##### READING TEXT #####

J.R.R. Tolkien and a group of colleagues would meet and read passages from their work. Tolkien, from all accounts, was a poor public speaker, prone to mumbling and speaking in a monotone. Once, while Tolkien read from his work-in-progress, THE LORD OF THE RINGS, Hugo Dyson (English professor and author) fell asleep. When he awoke, Tolkien was reading from a particularly long, dry passage that introduced new characters into his story. Legend has it that Dryson exclaimed, “Oh, no, not another fucking elf!” The story goes that Tolkien still read his work aloud from time to time, but never again when Dyson was present.
That quote pretty much sums up how I feel about a good chunk of the fantasy genre. It’s not to say that I don’t like some fantasy — JONATHAN STRANGE & MR NORRELL is one of my favorite novels, I’m a huge fan of the SANDMAN SLIM series, I’ve liked just about everything Neil Gaiman has written (let’s say 90%), and I grew up reading DR. STRANGE comics (and still hold out hope that Marvel will one day allow me to pitch my story idea for the good doctor). But when it comes to fantasy, I tend to like the genre when it’s grounded in reality. If magic is used, I want there to be set rules on how it works and what its limitations are.

##### RECORD SET #####

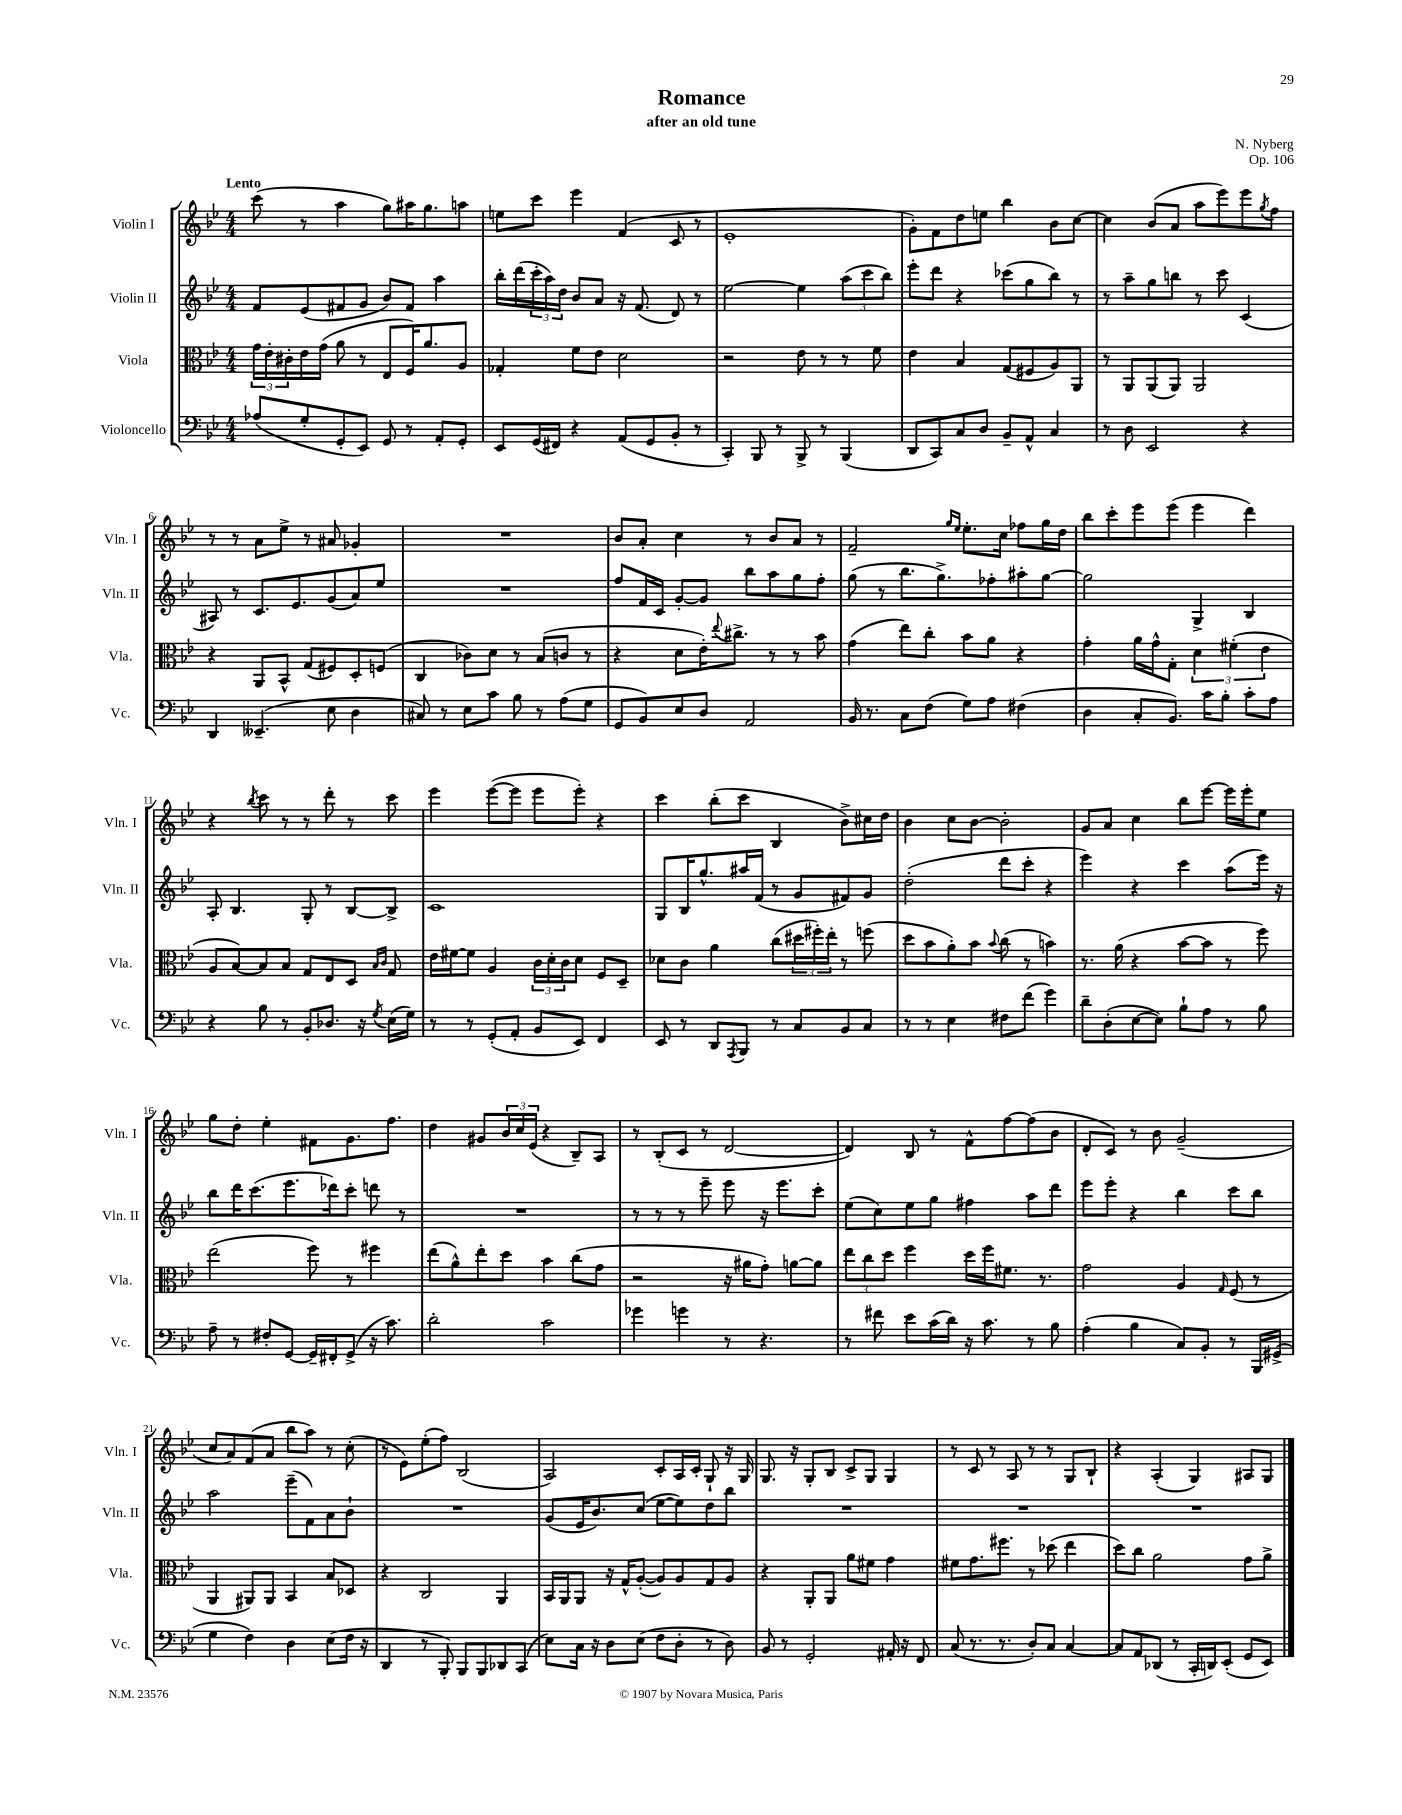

**kern	**kern	**kern	**kern
*staff4	*staff3	*staff2	*staff1
*clefF4	*clefC3	*clefG2	*clefG2
*k[b-e-]	*k[b-e-]	*k[b-e-]	*k[b-e-]
*M4/4	*M4/4	*M4/4	*M4/4
(8A-/L	24g\LL	8f/L	(8ccc\
.	24e-'\	.	.
.	24c#'\	.	.
8G'/	16e-\	(8e-/	8r
.	(16g\JJ	.	.
8GG'/	8a\	8f#/	4aa\
8EE-/J)	8r	8g/J	.
8GG/	8E-/L	8b-/L)	8gg\L)
8r	16F/K)	8f#/J	16aa#\K
.	8.a/	.	8.gg\
8AA'/L	.	4aa\	.
8GG'/J	8A/J	.	8aa\J
=	=	=	=
8EE-/L	4G-'/	16bb-'\LL	8ee\L
.	.	(16ddd\	.
(16GG/L	.	24ccc'\	8ccc\J
.	.	24aa\)	.
16FF#/JJ)	.	.	.
.	.	24dd\JJ	.
4r	8f\L	8b-/L	4eee-\
.	8e-\J	8a/J	.
(8AA/L	2d\	16r	(4f/
.	.	(8.f/	.
8GG/	.	.	.
8BB-'/J	.	8d/)	8c/
8r	.	8r	8r
=	=	=	=
4CC'/)	2r	[2ee-\	1e-'
8BBB-/	.	.	.
8r	.	.	.
8BBB-^/	8e-\	4ee-\]	.
8r	8r	.	.
(4BBB-/	8r	(12aa\L	.
.	.	12ccc\	.
.	8f\	.	.
.	.	12bb-\J)	.
=	=	=	=
8DD/L	4e-\	8eee-'\L	8g'\L)
8CC/)	.	8ddd\J	8f\
8C/	4B-/	4r	8dd\
8D/J	.	.	8ee\J
8BB-~/L	(8G/L	(8ccc-\L	4bb-\
8AA^^/J	8F#/	8gg\	.
4C/	8A/)	8bb-\J)	8b-\L
.	8AA/J	8r	[8cc\J
=	=	=	=
8r	8r	8r	4cc\]
8D\	8AA/L	8aa~\L	.
2EE-/	(8AA/	8gg\	(8b-/L
.	8AA/J)	8bb\J	8a/J
.	2AA/	8r	8aa\L
.	.	8ccc\	8eee-\)
4r	.	(4c/	8eee-\
.	.	.	8qgg/
.	.	.	8ff\J
=	=	=	=
4DD/	4r	8A#/)	8r
.	.	8r	8r
(4.EE--~/	8AA/L	8.c/L	8a\L
.	8BB-^^/J	.	8ee-^\J
.	.	8.e-/	.
.	(8G/L	.	8r
8E-\	8F#/)	(8g/	8a#/
4D\	8D'/	8a/)	4g-'/
.	(8F/J	8ee-/J	.
=	=	=	=
8C#/)	4C/	1r	1r
8r	.	.	.
8E-\L	8c-\L)	.	.
8c\J	8d\J	.	.
8B-\	8r	.	.
8r	(8B-/L	.	.
(8A\L	8c/J	.	.
8G\J	8r	.	.
=	=	=	=
8GG/L	4r	8ff/L	8b-/L
8BB-/)	.	16f/L	8a'/J
.	.	16c/JJ	.
8E-/	8d\L	[8g'/L	4cc\
8D/J	16e-'\K)	8g/]J	.
.	8qqee-/	.	.
.	8.cc#^\J	.	.
2AA/	.	8bb-\L	8r
.	8r	8aa\	8b-/L
.	8r	8gg\	8a/J
.	8b-\	8ff'\J	8r
=	=	=	=
16BB-/	(4g\	(8gg\	2f~/
8.r	.	.	.
.	.	8r	.
8C\L	8ee-\L)	8.bb-\L	.
(8F\J	8cc'\J	.	.
.	.	8.gg^\)	.
.	.	.	16qqgg/LL
.	.	.	16qqee-/JJ
8G\L)	8b-\L	.	8.ee-'\L
8A\J	8a\J	8ff-'\	.
.	.	.	16cc\Jk
(4F#\	4r	8aa#'\	8ff-\L
.	.	[8gg\J	16gg\L
.	.	.	16dd\JJ
=	=	=	=
4D\	4g'\	2gg\]	8bb-\L
.	.	.	8ccc'\
8C'/L	16a\LL	.	8eee-\
.	16g^^\J	.	.
8.BB-/J)	8G'\J	.	(8eee-\J
.	6d\	4G^/	4eee-\
16c\LK	.	.	.
8B-'\J	.	.	.
.	(6f#'\	.	.
8c'\L	.	4B-/	4ddd\)
.	6e-\	.	.
8A\J	.	.	.
=	=	=	=
4r	8A/L	8A'/	4r
.	[8B-/)	4.B-/	.
.	.	.	8qbb-/
8B-\	8B-/]	.	8ccc\
8r	8B-/J	.	8r
8BB-'/L	8G/L	8G'/	8r
8.D-/J	8E-/	8r	8ddd'\
.	8D/J	[8B-/L	8r
16r	.	.	.
.	16qqB-/LL	.	.
8qG/	16qqc/JJ	.	.
(16E-\LL	8G/	8B-^/]J	8ccc\
16G\JJ)	.	.	.
=	=	=	=
8r	16e-\LL	1c	4eee-\
.	[16f#\J	.	.
8r	8f#\]J	.	.
(8GG'/L	4A/	.	([8eee-\L
8AA'/J	.	.	8eee-\]J
8BB-/L	24c\LL	.	8eee-\L
.	24d'\	.	.
.	24c\J	.	.
8EE-/J)	8d\J	.	8eee-'\J)
4FF/	8F/L	.	4r
.	8D~/J	.	.
=	=	=	=
8EE-/	8d-\L	8G/L	4ccc\
8r	8c\J	16B-/K	.
.	.	8.gg^^/	.
8DD/L	4a\	.	(8bb-'\L
8qAAA/	.	.	.
8BBB-/J	.	16aa#/L	8ccc\J
.	.	(16f/JJ	.
8r	(8cc\L	8r	4B-/
8C/L	24dd#\L	8g/L	.
.	24ff#'\)	.	.
.	24ee-'\JJ	.	.
8BB-/	8r	8f#/)	8b-^\L)
8C/J	(8ff\	8g/J	16cc#\L
.	.	.	16dd\JJ
=	=	=	=
8r	8dd\L	(2dd'\	4b-\
8r	8b-\	.	.
4E-\	8a'\)	.	8cc\L
.	8b-\J	.	[8b-\J
.	8qqb-/	.	.
8F#\L	(8cc\	8ddd\L	2b-'\]
(8f\J	8r	8ccc'\J	.
4g\)	4b\)	4r	.
=	=	=	=
8d~\L	8.r	4eee-\)	8g/L
(8D'\	.	.	8a/J
.	(16a\	.	.
[8E-\	4r	4r	4cc\
8E-\]J)	.	.	.
8B-`\L	[8b-\L	4ccc\	8bb-\L
8A\J	8b-\]J	.	[8eee-\J
8r	8r	(8aa\L	16eee-\]LL
.	.	.	16eee-'\J
8B-\	8ff\)	16eee-\Jk)	8ee-\J
.	.	16r	.
=	=	=	=
8A~\	(2ee-\	8bb-\L	8gg\L
8r	.	16ddd\K	8dd'\J
.	.	(8.ccc\	.
8F#'/L	.	.	4ee-'\
[8GG/J	.	8.eee-\	.
16GG~/]LL	8ff\)	.	8f#\L
16FF#'/J	.	16ddd-\k)	.
(8GG^/J	8r	8ccc'\J	8.g\
16r	4ff#\	8ddd\	.
8.c\)	.	.	8.ff\J
.	.	8r	.
=	=	=	=
2d'\	(8ee-\L	1r	4dd\
.	8a^^\)	.	.
.	8ee-'\	.	8g#/L
.	8dd\J	.	24b-/L
.	.	.	24cc/
.	.	.	(24e-/JJ
2c\	4b-\	.	4r
.	(8cc\L	.	8B-~/L)
.	8g\J	.	8A/J
=	=	=	=
4g-\	2r	8r	8r
.	.	8r	(8B-'/L
4g\	.	8r	8c/J
.	.	8eee-~\	8r
8r	16r	8eee-\	[2d/
.	16a#\LK	.	.
4.r	8g'\J)	16r	.
.	.	8.eee-\L	.
.	[8a\L	.	.
.	8a\]J	8ccc'\J	.
=	=	=	=
8r	12ee-\L	(8ee-\L	4d/])
.	12cc\	.	.
8f#\	.	8cc\)	.
.	12dd\J	.	.
8e-\L	4ff\	8ee-\	8B-/
(16c\L	.	8gg\J	8r
16d\JJ)	.	.	.
16r	16dd\LL	4ff#\	8f^^\L
8.c\	16ff\J	.	.
.	8.f#\J	.	[8ff\
8r	.	8aa\L	(8ff\]
.	8.r	.	.
8B-\	.	8ddd\J	8b-\J
=	=	=	=
(4A'\	2g\	8eee-\L	8d'/L
.	.	8eee-'\J	8c/J)
4B-\	.	4r	8r
.	.	.	8b-\
8C/L)	4A/	4bb-\	(2g~/
8BB-'/J	.	.	.
.	16qqG/	.	.
8r	(8F/	8ccc\L	.
16BBB-/LL	8r	8bb-\J	.
(16GG#^/JJ	.	.	.
=	=	=	=
4G\	4AA/	2aa\	8cc/L
.	.	.	8a/)
4F\)	8AA#/L)	.	(8f/
.	8AA#/J	.	8a/J
4D\	4BB-/	(8eee-~\L	8bb-\L
.	.	8f\)	8aa\J)
(8E-\L	8B-/L	8a\	8r
16F\Jk	8D-/J	8b-`\J	(8cc'\
16r	.	.	.
=	=	=	=
4DD/	4r	1r	8r
.	.	.	8e-\L)
8r	2C/	.	(8ee-'\
8BBB-'/)	.	.	8ff\J)
8BBB-/L	.	.	(2B-/
8BBB-/	.	.	.
8DD-/	4AA/	.	.
(8CC/J	.	.	.
=	=	=	=
8E-\L)	16BB-/LL	(8g/L	2A/)
.	16AA/J	.	.
16C\Jk	8AA/J	16e-/K	.
16r	.	8.b-/)	.
8D\L	16r	.	.
.	16G^^/LK	.	.
(8E-\J	([8A'/J	(8cc/J	.
8F\L	8A/]L)	[8ee-\L	8c'/L
8D'\J	8A/	8ee-\])	16A/L
.	.	.	16c'/JJ
8r	8G/	8dd\	8G`/
8D\)	8A/J	8bb-\J	16r
.	.	.	16G/
=	=	=	=
8BB-/	4r	1r	8.G/
8r	.	.	.
.	.	.	16r
2GG'/	8AA'/L	.	8G'/L
.	8AA/J	.	8B-/J
.	8a\L	.	8c^/L
.	8f#\J	.	8G/J
16AA#'/	4g\	.	4G/
16r	.	.	.
8FF/	.	.	.
=	=	=	=
(8C/	8f#\L	1r	8r
8.r	8.g\	.	8c/
.	.	.	8r
8.r	8.ff#\J	.	.
.	.	.	8A/
8D'/L)	8r	.	8r
8C/J	(8dd-\	.	8r
[4C/	4ee-\	.	8G/L
.	.	.	8B-`/J
=	=	=	=
8C/]L	8dd\L)	1r	4r
8AA/	8cc\J	.	.
(8DD-/J	2a\	.	(4A'/
8r	.	.	.
16CC'/LL	.	.	4G/)
16DD/J)	.	.	.
(8EE-'/J	.	.	.
8GG/L	8g\L	.	8A#/L
8EE-/J)	8a^\J	.	8G/J
==	==	==	==
*-	*-	*-	*-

#####

In the text about Tolkien, what kind of public speaker was Tolkien said to be? You can leave the data aside; it isn't needed here.

> _WRITTEN REPLY_
A poor one, prone to mumbling and speaking in a monotone.